The project used data gathered from the Kindergarten Student Entrance Profile (KSEP), which takes information from kids in eight Sonoma County districts and a survey of their parents.

Outcomes for children who attended early childhood education programs such as preschool, licensed home-based childcare, and Head Start were twice as likely to be ready for kindergarten, according to data collected from 2016 to 2021, the county said.

The other factor for success? Higher incomes, which allow for more access to learning resources. Simply put, family income was a predictive factor in school readiness, with children whose annual family income was $75,000 or above being twice as likely to be ready for kindergarten, the study found.

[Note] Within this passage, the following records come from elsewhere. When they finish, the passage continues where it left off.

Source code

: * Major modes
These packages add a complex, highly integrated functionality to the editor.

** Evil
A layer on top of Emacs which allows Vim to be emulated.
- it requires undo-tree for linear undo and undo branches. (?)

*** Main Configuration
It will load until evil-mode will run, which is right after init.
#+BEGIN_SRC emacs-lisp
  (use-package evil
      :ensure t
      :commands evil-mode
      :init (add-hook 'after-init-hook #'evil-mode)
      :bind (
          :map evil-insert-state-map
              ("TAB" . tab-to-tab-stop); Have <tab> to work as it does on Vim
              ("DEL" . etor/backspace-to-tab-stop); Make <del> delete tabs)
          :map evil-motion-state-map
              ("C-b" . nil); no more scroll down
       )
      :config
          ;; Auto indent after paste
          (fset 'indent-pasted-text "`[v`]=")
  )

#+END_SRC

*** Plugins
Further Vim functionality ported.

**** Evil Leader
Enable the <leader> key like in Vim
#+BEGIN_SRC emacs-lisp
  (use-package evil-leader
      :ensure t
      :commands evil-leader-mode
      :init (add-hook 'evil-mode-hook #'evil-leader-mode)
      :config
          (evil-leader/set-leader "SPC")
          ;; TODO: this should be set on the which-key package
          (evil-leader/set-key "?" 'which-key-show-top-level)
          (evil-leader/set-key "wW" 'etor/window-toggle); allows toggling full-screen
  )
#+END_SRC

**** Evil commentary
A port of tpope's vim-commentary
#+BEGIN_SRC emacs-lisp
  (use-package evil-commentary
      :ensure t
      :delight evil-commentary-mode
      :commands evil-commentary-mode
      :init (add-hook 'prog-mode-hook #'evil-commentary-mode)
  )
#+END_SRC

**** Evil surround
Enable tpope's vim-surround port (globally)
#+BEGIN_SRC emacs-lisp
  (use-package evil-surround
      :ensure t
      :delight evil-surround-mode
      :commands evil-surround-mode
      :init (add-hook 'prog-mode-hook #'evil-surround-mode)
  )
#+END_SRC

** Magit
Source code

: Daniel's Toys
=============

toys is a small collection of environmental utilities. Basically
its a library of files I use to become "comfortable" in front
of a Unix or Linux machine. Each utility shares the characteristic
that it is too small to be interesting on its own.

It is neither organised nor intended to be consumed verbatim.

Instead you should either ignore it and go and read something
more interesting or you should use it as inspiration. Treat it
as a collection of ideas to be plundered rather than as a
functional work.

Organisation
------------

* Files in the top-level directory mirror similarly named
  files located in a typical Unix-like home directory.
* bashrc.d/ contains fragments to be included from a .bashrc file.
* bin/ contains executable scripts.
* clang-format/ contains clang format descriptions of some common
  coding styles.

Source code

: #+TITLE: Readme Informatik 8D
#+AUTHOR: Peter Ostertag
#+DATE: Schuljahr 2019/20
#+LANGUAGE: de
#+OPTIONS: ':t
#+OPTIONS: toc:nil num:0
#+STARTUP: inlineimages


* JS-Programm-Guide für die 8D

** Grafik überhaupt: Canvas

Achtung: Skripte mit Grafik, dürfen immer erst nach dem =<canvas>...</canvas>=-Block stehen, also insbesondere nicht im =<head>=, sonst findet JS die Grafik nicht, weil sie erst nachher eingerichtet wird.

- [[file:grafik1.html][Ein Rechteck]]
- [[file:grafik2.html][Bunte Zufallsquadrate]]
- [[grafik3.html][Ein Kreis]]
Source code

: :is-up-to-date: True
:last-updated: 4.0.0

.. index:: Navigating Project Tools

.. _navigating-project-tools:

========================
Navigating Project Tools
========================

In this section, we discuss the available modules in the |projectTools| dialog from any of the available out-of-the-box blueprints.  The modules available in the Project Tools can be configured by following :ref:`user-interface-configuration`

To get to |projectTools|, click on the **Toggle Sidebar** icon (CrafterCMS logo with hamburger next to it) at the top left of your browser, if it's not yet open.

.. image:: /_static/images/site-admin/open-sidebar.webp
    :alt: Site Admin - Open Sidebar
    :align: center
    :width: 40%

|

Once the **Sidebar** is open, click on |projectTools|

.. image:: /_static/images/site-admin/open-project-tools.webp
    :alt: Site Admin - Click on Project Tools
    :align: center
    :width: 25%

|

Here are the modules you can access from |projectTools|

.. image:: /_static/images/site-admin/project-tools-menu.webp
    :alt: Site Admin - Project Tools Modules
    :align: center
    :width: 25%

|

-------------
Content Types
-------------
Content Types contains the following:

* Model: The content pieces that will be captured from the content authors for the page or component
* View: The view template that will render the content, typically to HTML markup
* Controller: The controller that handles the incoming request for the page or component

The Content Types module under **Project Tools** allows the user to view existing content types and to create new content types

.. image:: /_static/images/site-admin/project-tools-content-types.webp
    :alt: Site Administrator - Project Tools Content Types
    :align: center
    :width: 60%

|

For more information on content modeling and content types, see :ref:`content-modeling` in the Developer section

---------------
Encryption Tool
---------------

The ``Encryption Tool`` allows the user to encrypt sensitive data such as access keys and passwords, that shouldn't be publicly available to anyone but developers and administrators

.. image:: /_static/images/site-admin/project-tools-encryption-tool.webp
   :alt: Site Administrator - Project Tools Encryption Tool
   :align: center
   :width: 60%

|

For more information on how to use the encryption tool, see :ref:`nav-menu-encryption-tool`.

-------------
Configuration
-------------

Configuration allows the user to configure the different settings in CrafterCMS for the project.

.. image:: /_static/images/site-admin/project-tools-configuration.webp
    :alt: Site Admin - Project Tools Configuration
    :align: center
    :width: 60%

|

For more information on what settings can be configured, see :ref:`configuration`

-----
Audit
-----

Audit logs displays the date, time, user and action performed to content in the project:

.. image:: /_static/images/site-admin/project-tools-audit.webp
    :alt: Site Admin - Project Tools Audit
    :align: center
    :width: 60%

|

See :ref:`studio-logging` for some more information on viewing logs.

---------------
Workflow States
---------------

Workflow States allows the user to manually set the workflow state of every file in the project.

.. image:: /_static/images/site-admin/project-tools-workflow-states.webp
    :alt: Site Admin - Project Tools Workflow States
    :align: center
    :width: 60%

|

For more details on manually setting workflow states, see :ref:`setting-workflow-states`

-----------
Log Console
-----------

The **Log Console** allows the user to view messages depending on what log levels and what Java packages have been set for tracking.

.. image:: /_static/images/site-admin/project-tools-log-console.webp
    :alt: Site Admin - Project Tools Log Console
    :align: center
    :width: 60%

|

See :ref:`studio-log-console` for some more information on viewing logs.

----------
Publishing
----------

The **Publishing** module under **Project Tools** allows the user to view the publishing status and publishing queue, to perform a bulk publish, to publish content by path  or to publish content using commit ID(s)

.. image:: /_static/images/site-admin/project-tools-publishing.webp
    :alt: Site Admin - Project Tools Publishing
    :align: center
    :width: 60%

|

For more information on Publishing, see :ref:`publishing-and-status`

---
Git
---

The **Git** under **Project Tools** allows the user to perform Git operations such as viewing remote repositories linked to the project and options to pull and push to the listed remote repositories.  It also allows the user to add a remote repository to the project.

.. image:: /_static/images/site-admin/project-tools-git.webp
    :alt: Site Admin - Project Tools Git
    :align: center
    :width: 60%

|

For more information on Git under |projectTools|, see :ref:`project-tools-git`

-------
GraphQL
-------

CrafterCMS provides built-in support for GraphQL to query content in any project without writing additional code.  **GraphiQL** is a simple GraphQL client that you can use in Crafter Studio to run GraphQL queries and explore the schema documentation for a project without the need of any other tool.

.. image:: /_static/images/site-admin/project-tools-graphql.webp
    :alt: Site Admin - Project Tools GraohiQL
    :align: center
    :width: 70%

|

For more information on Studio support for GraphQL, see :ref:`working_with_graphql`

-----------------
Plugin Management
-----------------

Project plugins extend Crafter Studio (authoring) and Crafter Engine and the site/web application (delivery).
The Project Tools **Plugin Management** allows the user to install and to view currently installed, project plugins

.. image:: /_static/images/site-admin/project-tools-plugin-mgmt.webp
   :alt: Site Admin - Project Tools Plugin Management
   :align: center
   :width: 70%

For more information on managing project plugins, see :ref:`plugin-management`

Family income was a predictive factor in school readiness, with children whose annual family income was $75,000 or above being twice as likely to be ready for kindergarten.

The project didn’t just outline the problems, it offered some solutions. First 5 Sonoma County said it will use the report to “inform specific investments in children five and under.”

The Board of Supervisors has also allocated $6.3 million of American Rescue Plan funds to address early learning facility and workforce gaps. The board also wants to create a guaranteed basic income pilot program for families with young children. The county also said it is taking strides to address root issues such as housing instability, food insecurity, and mental health services.

A countywide ballot measure will appear in November to try to establish a “dedicated revenue stream” to fund access to early learning, the county said.

The state is also attempting to tackle the issue, with universal pre-kindergarten programs planned over the next three years as well as Gov. Gavin Newsom’s “California Comeback Plan” which aims to target dual-language learners.